When the 6-foot-1 point guard is uncomfortable, it shows. On Dec. 27, in a win over Auburn, Sosa missed two first-half 3-point shots in six minutes. He watched the second half from the bench.
‘I’m the type of player that once I make my first one or two shots, I’m feeling it for the rest of the game,’ Sosa said.
***
Meeks kept backpedaling, offering Sosa another chance. He rose up and fired.
. . . And the shot dropped. Erick Sosa knew it would.
From the moment it left his little brother’s hands, Erick knew the shot was perfect. The ball was arched right and lifted Louisville to a 74-71 victory over Kentucky. But, he remembers the smile on his brother’s face on the television screen. He was calm, Erick said. He had seen that smile before.

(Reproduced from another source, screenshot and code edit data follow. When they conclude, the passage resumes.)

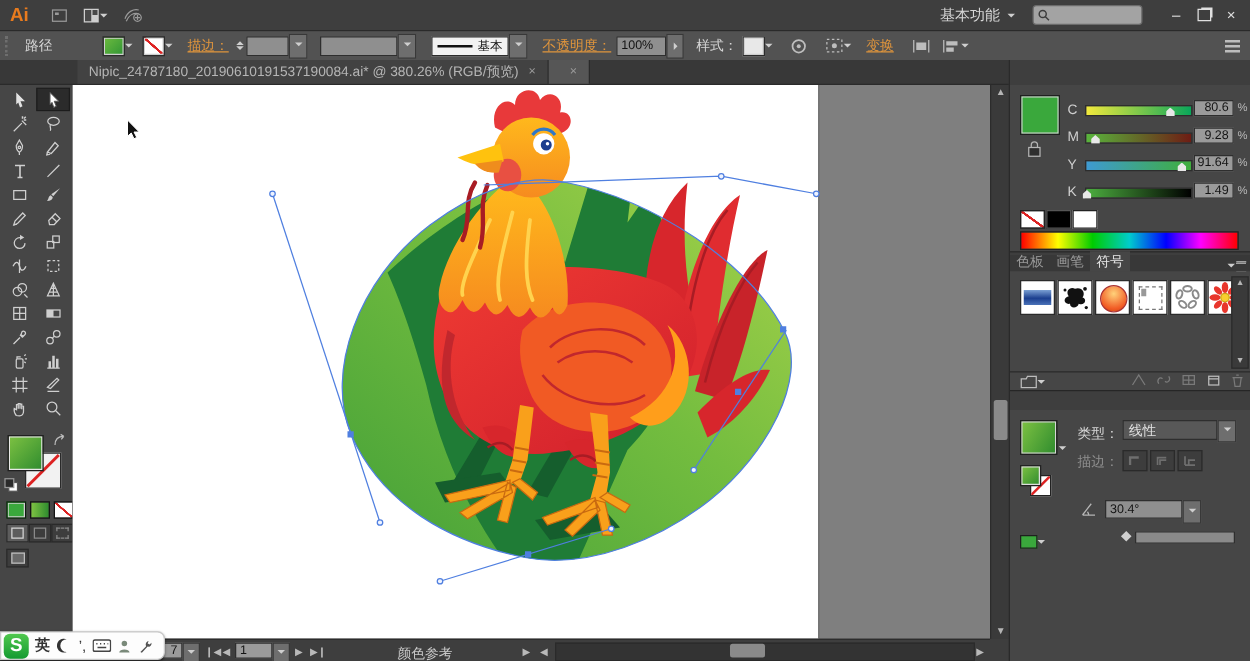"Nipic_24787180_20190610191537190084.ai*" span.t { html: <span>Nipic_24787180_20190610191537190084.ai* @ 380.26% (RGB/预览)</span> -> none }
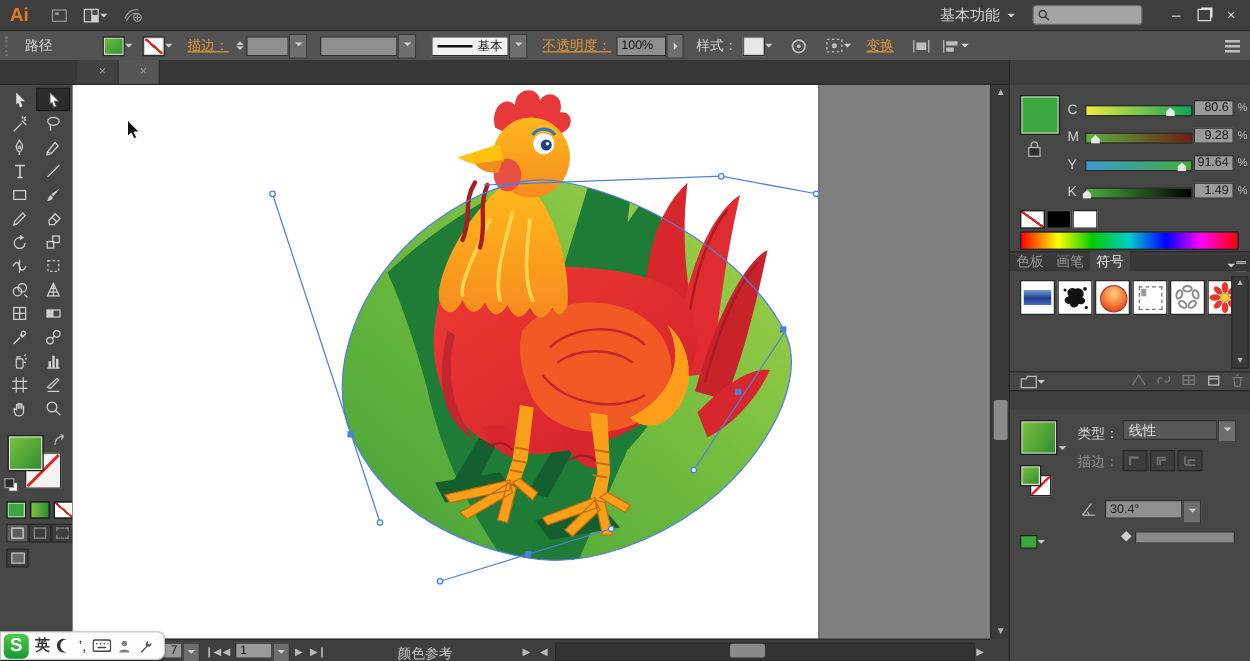"色板" div.phead { html: <div> <span>色板</span> <span>画笔</span> <span>符号</span> <span> <i></i> <i></i> </span> </div> -> none }
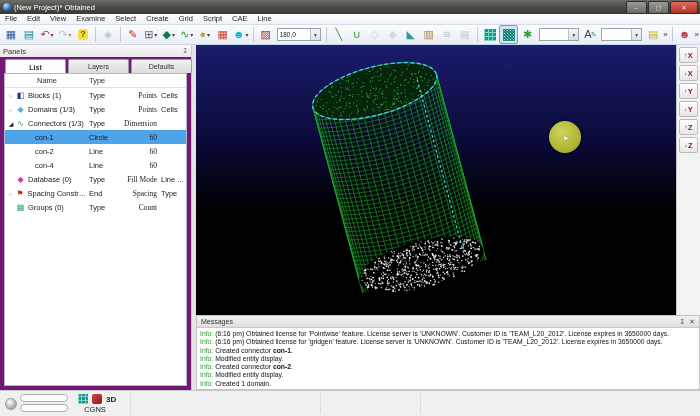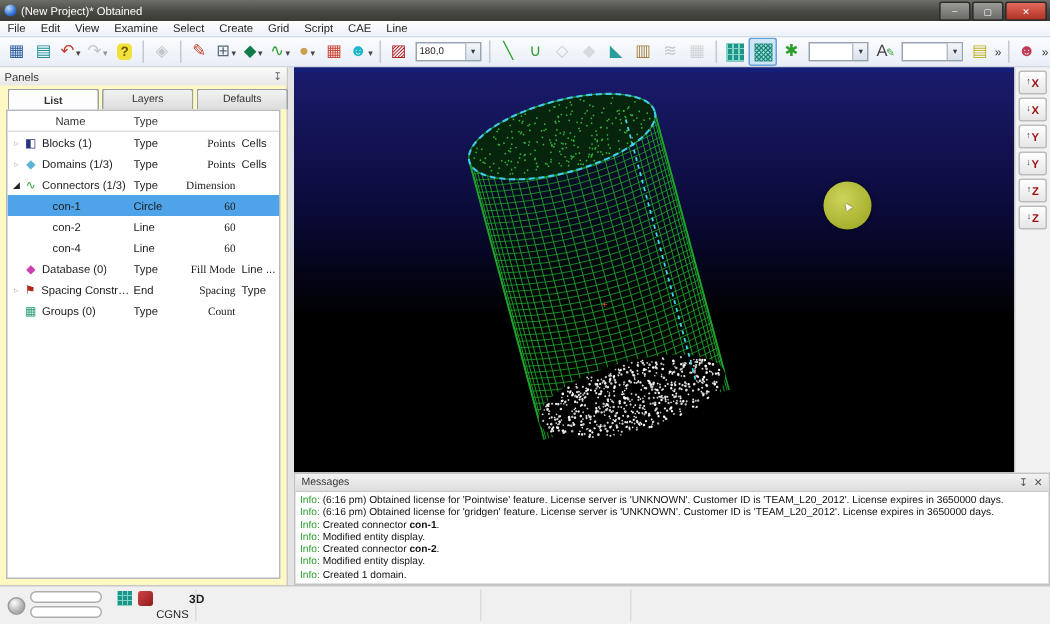"Panels" .leftpanel { background: #fef9c3 -> #701a75 }
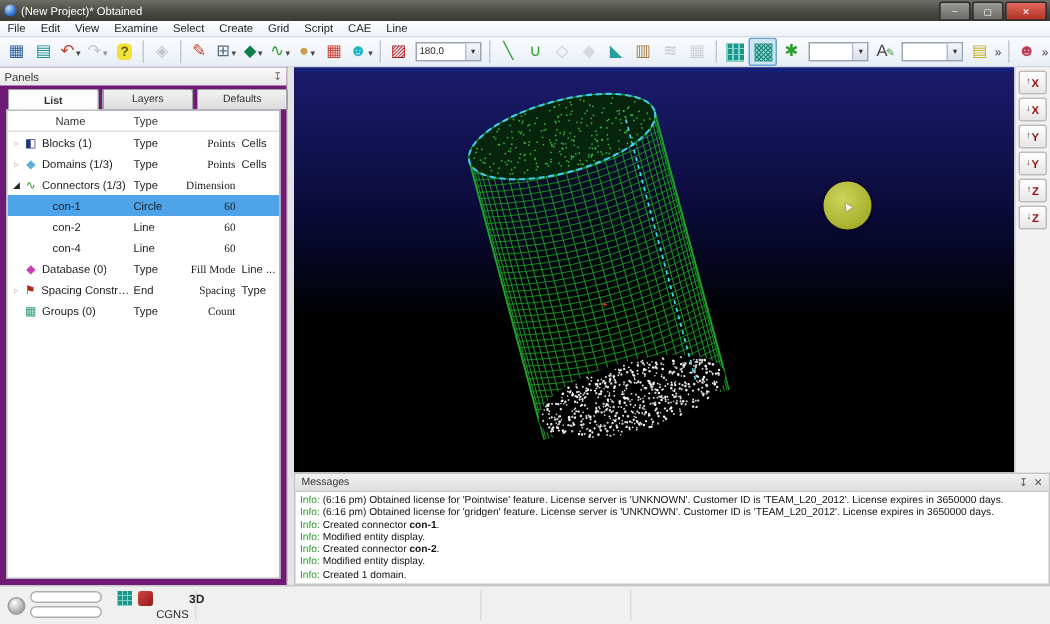"3D" .sb-3d { margin-left: 20px -> none }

‘It gave me a smile,’ Erick said, ‘because he’s living the dream for both of us.’
The smiles are what matters when Sosa returns to his native state Sunday to face Syracuse. Before tip-off, Edgar will probably say a prayer. He will pray in silence, only for himself. Erick will drive up from the city to watch his little brother play, like he did when they were kids, when they played for fun.
‘I asked God when we need to come out on top,’ Edgar said. ‘God definitely answered that one for me.’
Erick knew he’d make the shot because he knows what Edgar Sosa lacks isn’t dedication – that, he built in his little brother – but faith. Confidence. Like the self-assurance one receives from a prayer.
‘Sometimes he needs to just settle himself down and lose himself in the game,’ Erick said. ‘When he does that he’s one of the most talented players on the court.’